• Problem: Omitting every picture, output the records below exactly, please.
▬▬▬▬▬▬
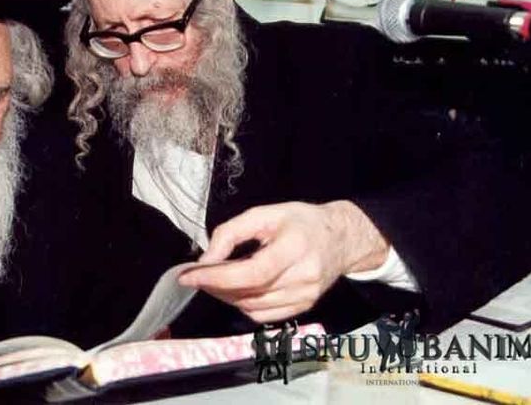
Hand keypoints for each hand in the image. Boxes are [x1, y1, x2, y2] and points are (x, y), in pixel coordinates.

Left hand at [178, 201, 388, 322]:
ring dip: (226, 297)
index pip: (252, 272)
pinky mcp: (304, 307)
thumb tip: (205, 260)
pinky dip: (243, 305)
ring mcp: (306, 296)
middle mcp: (304, 277)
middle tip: (196, 275)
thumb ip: (231, 233)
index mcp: (295, 247)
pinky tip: (235, 290)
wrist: (341, 238)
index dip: (217, 277)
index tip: (189, 275)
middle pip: (250, 292)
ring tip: (214, 280)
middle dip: (215, 286)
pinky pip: (264, 316)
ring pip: (253, 307)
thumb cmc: (301, 221)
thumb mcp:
▬▬▬▬▬▬
• Exercise result:
Hand keypoints for each hand in the image. Boxes are [x1, y1, x2, y2] and points are (x, y), in pixel coordinates.

Left hand at [178, 201, 388, 322]:
ring dip: (226, 297)
index pip: (252, 272)
pinky mcp: (304, 307)
thumb tip: (205, 260)
pinky dip: (243, 305)
ring mcp: (306, 296)
middle mcp: (304, 277)
middle tip: (196, 275)
thumb ip: (231, 233)
index mcp: (295, 247)
pinky tip: (235, 290)
wrist: (341, 238)
index dip: (217, 277)
index tip: (189, 275)
middle pip: (250, 292)
ring tip: (214, 280)
middle dip: (215, 286)
pinky pip: (264, 316)
ring pip: (253, 307)
thumb cmc: (301, 221)
thumb mcp:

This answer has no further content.